= Shaun Simon =

American comics writer

Shaun Simon is an American comics writer. He is from Clifton, New Jersey. He wrote The True Lives of the Fabulous Killjoys with Gerard Way, lead vocalist of My Chemical Romance, for Dark Horse Comics as well as writing Neverboy, also for Dark Horse. He also wrote Collapser with Mikey Way for DC Comics and The Umbrella Academy spinoff prequel series based on Klaus Hargreeves titled You Look Like Death.

==Career==
Shaun Simon is the former keyboardist for the New Jersey band Pencey Prep, which he founded with Frank Iero and John "hambone" McGuire. Following the band's break-up in 2002, he accompanied Iero’s band My Chemical Romance on tour. It was while on tour that many of the ideas for Killjoys comic book took shape. At the 2012 New York Comic Con, it was announced that a first look at the series would be released on 2013's Free Comic Book Day. The series was drawn by artist Becky Cloonan and edited by Sierra Hahn. In 2015, Simon wrote Neverboy, published by Dark Horse Comics.
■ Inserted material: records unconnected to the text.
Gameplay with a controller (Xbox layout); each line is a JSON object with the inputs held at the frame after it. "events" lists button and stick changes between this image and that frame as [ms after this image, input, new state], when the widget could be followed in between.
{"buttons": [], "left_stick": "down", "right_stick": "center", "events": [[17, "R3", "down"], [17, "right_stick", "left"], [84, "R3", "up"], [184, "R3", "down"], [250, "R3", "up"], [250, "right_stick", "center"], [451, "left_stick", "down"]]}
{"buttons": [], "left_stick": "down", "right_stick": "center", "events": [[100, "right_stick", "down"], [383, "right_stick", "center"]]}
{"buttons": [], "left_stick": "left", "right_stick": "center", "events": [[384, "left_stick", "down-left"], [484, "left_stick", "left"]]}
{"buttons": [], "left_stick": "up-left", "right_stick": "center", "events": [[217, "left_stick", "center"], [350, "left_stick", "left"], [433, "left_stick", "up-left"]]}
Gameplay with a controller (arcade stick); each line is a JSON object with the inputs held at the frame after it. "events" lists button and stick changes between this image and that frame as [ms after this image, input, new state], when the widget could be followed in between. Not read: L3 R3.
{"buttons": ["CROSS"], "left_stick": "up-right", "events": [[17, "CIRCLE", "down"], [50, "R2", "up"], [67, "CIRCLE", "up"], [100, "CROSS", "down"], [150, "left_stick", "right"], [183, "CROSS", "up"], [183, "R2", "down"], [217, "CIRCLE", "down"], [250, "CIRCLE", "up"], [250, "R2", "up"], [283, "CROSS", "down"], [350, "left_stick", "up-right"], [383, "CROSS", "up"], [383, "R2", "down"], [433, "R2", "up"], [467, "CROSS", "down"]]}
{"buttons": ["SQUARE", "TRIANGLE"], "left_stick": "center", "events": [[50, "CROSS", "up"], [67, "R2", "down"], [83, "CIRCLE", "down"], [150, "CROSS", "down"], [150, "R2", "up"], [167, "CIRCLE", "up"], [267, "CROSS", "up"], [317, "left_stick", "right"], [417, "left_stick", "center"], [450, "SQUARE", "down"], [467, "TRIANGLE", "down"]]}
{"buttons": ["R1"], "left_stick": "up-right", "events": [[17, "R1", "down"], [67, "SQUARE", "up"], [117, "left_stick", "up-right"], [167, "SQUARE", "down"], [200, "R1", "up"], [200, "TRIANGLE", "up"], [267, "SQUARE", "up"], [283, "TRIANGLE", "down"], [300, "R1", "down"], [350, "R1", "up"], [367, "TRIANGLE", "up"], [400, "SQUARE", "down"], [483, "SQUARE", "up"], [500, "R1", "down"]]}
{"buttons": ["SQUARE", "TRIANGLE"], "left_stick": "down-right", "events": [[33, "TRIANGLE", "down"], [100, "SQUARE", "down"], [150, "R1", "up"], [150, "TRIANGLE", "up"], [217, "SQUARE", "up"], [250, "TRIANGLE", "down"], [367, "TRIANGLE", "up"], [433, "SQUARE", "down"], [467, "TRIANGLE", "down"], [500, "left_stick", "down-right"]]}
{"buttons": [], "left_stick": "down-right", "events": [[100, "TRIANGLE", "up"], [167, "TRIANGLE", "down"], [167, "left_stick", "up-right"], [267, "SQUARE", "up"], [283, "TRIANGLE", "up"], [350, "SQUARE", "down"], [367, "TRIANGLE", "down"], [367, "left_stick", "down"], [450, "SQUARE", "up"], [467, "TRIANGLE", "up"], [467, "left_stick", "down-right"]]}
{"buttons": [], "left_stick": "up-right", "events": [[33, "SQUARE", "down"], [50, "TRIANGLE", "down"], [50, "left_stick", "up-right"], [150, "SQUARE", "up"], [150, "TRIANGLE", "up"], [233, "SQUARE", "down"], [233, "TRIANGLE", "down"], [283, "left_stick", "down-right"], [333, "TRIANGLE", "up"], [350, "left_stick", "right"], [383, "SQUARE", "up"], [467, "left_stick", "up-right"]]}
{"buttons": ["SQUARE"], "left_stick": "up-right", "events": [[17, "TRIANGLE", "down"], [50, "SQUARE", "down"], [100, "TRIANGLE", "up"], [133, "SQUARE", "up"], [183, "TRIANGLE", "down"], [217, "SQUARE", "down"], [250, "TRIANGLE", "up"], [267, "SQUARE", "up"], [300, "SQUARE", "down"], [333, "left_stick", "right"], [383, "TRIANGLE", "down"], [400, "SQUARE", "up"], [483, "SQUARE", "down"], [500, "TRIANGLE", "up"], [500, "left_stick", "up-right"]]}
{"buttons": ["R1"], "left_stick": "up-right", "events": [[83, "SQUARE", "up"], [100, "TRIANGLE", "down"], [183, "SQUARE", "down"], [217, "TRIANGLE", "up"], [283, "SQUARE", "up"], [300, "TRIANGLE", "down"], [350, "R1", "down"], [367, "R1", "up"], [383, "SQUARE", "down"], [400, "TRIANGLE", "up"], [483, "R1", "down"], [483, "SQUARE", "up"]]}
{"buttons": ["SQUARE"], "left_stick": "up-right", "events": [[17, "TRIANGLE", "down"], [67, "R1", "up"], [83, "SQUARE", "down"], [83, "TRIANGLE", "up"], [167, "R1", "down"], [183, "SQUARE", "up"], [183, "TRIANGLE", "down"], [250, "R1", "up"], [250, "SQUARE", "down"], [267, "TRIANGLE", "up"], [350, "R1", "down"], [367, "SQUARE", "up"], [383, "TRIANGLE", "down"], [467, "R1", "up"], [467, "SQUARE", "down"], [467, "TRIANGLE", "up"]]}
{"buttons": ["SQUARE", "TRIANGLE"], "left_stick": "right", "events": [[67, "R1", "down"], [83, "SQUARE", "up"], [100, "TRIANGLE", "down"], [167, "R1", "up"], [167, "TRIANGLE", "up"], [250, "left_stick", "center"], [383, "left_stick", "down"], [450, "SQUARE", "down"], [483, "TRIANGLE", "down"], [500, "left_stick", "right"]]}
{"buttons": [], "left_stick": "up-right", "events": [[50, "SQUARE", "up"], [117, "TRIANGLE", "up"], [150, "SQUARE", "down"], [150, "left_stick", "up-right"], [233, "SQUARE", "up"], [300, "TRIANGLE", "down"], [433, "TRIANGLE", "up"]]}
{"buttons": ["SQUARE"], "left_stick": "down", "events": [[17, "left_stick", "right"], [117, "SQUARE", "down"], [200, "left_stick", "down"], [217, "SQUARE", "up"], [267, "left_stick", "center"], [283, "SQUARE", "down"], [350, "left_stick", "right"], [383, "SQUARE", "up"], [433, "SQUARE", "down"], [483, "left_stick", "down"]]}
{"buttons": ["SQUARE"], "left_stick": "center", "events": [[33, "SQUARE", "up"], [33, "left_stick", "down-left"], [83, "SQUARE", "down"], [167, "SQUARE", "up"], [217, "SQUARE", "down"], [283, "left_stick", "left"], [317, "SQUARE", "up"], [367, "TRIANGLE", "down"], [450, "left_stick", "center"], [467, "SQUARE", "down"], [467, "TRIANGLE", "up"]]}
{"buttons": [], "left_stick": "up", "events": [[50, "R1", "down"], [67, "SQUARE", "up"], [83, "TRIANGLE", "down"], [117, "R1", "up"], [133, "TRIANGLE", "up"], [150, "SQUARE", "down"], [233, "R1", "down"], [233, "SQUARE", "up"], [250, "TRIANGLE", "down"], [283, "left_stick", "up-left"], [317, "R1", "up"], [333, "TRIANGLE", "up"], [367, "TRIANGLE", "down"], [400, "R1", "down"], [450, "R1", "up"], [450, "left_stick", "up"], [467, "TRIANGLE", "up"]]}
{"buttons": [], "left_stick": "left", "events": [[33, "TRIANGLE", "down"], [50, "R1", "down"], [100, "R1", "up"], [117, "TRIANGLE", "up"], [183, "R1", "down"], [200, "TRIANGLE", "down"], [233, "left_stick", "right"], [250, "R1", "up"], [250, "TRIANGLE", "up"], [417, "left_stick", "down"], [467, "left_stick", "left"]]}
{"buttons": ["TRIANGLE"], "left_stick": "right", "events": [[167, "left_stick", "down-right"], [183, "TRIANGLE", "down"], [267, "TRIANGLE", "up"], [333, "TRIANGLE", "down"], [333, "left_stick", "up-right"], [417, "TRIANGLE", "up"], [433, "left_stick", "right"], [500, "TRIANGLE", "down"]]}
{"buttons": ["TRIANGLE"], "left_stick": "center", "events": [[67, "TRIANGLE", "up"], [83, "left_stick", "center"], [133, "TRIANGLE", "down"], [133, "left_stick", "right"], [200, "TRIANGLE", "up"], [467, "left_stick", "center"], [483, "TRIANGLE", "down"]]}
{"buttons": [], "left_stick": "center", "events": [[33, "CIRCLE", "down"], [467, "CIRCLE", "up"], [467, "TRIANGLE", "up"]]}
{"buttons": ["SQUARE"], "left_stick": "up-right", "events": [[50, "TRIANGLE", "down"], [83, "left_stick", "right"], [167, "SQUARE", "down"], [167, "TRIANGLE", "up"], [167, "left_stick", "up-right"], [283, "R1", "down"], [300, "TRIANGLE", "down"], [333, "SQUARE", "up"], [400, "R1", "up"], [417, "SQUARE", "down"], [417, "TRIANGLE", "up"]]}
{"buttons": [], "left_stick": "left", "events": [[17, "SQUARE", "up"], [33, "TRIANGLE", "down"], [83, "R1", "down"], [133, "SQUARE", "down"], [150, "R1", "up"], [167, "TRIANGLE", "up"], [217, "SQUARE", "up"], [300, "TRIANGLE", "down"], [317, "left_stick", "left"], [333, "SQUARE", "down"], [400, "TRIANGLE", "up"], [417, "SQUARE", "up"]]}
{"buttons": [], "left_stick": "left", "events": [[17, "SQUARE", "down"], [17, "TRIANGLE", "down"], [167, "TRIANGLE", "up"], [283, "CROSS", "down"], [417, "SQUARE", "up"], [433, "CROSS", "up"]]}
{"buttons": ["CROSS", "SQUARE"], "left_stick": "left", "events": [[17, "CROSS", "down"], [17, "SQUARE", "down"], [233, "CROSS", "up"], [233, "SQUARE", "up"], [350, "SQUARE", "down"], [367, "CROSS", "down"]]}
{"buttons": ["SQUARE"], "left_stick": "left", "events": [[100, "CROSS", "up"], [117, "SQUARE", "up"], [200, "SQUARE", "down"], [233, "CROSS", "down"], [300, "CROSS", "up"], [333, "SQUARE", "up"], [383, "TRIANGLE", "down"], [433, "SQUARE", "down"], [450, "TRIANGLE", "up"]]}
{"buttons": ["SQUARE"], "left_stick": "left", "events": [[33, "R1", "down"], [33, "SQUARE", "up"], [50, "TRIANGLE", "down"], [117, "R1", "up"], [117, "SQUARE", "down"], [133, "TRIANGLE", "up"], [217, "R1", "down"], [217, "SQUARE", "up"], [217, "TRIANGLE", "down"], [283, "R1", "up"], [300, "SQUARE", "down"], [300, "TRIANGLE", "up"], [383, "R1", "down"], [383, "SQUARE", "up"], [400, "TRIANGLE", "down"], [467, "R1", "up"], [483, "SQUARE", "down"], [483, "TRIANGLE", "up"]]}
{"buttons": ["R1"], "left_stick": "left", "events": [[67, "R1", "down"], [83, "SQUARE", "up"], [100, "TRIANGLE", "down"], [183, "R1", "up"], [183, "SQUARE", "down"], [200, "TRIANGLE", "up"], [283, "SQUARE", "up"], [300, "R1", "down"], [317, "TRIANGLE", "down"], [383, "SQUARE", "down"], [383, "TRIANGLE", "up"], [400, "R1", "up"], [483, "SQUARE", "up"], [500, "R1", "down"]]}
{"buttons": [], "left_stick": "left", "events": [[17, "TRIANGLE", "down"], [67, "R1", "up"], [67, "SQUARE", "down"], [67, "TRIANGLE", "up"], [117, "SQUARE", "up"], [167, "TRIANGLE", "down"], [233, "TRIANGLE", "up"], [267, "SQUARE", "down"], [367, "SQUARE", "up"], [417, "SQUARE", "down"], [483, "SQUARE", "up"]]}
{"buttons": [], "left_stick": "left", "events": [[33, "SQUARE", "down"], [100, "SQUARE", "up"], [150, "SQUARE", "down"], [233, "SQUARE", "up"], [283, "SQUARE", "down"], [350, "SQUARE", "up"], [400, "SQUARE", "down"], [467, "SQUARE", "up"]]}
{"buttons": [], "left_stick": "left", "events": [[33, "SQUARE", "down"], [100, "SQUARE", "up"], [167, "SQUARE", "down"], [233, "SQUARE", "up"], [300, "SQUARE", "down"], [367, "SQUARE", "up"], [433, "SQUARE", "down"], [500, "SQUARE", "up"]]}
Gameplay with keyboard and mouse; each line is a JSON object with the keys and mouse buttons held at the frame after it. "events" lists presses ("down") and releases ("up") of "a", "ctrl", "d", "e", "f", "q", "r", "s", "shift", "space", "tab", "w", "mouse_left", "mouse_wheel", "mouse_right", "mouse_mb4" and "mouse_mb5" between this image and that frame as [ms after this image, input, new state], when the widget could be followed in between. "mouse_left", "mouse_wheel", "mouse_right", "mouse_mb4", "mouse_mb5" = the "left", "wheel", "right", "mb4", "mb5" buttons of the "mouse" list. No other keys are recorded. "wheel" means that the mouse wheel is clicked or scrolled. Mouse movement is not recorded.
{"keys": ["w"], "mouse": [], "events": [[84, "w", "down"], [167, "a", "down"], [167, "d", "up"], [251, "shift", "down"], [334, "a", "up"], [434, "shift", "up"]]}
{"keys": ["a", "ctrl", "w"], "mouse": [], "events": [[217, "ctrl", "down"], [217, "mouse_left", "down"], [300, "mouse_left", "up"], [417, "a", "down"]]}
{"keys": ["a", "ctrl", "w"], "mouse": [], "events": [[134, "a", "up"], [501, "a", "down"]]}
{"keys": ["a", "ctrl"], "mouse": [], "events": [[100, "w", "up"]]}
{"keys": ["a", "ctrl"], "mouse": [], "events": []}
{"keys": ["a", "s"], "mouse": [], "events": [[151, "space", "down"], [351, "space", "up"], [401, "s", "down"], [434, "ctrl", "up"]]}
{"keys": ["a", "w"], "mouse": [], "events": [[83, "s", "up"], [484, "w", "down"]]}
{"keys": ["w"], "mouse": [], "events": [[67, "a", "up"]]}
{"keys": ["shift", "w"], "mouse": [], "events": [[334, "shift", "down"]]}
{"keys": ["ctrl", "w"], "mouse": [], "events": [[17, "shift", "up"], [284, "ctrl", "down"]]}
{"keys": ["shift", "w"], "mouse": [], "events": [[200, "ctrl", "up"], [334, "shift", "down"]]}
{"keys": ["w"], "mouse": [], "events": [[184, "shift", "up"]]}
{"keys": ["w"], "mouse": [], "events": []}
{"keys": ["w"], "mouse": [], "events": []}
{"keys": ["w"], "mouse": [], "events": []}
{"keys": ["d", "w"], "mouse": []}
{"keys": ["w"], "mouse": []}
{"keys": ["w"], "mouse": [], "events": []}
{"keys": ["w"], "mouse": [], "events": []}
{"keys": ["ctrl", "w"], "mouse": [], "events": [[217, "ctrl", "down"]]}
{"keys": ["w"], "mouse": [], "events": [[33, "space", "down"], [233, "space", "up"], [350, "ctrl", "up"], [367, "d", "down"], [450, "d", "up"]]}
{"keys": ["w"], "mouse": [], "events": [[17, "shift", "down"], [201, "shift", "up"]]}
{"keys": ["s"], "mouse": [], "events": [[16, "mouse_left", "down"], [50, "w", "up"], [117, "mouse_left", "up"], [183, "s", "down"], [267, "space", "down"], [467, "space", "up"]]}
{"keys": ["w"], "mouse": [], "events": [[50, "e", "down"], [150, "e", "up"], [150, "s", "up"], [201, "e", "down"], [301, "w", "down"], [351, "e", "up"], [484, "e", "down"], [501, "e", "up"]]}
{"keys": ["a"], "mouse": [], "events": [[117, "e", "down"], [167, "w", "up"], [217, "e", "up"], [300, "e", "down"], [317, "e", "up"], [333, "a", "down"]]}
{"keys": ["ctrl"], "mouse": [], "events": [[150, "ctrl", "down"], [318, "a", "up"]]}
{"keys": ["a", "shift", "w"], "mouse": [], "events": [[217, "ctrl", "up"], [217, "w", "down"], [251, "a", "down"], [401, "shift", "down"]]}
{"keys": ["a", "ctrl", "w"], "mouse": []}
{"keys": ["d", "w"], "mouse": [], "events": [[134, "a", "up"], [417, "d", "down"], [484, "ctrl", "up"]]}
His next comic, Art Ops, ran from 2015 to 2016 under DC Comics' Vertigo imprint. He then wrote Wizard Beach for Boom! Studios and co-wrote Collapser with Mikey Way under the DC imprint Young Animal. In 2020, he co-wrote You Look Like Death: Tales From The Umbrella Academy and The True Lives of the Fabulous Killjoys: National Anthem with Gerard Way.

Simon has also worked outside the comics medium and was the winner of the Predators and Editors readers poll for his flash fiction story "Snowman".